Briana L. Wong, PhD

Hometown – Kent, WA
Undergrad – Columbia University, BA, History and French
Graduate School – Princeton Theological Seminary, 2015, MDiv Theology, Princeton Theological Seminary, 2020, PhD, World Christianity & History of Religions
Current – Visiting Assistant Professor, Wake Forest University School of Divinity

Briana Wong is a student at Princeton Theological Seminary. She is driven by an intense passion for justice and has dedicated her life to the fight against oppression in New York City and around the world.

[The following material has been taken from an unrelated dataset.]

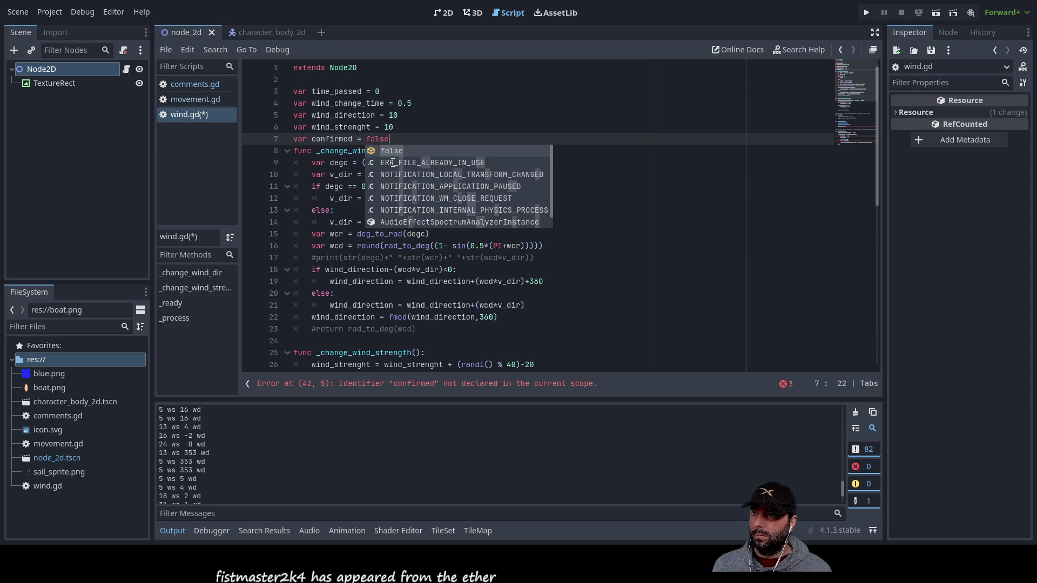
key(Escape)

While an undergraduate at Combia University, in order to combat educational injustice, Briana served as a coordinator for Mentoring Youth in New York City (MyNYC), a program designed to prepare high school students in East Harlem for the college application process. The group had approximately 30 bright, driven, future first generation college students and 20 mentors volunteers from Columbia. Mentors help their students with SAT preparation, college essay writing skills, and interview tips; they also take the students to school sporting events, museums, and musical performances to give them a taste of life as a college student.

Briana also helped lead a small group Bible study with InterVarsity Christian Fellowship and interned with Restore NYC, a non-profit organization that provides services for the victims of international sex trafficking, through the fellowship’s New York City Urban Project during the summer between her freshman and sophomore years. That same summer, she began volunteering with kids at a battered women’s shelter 90 minutes from campus.

As an associate editor of opinion at the Columbia Spectator, the school newspaper, Briana did her best to provide a platform for students who wish to raise awareness about various social justice issues— human trafficking, genocide, the repression of girls worldwide, religious intolerance and persecution, the lack of male role models for young boys in inner cities, the stigma surrounding the AIDS virus, extreme hunger in developing nations, and homelessness in New York City— and the responsibilities Columbia students have with respect to these issues.

Briana feels it is her duty and her privilege to use her educational opportunities and resources to give a voice to the voiceless. Whether she becomes a professor in a developing nation, a newspaper opinion columnist with a social justice beat, or an attorney who defends the rights of young women forced into sexual slavery, she is committed to making a substantial contribution the battle against systemic injustice.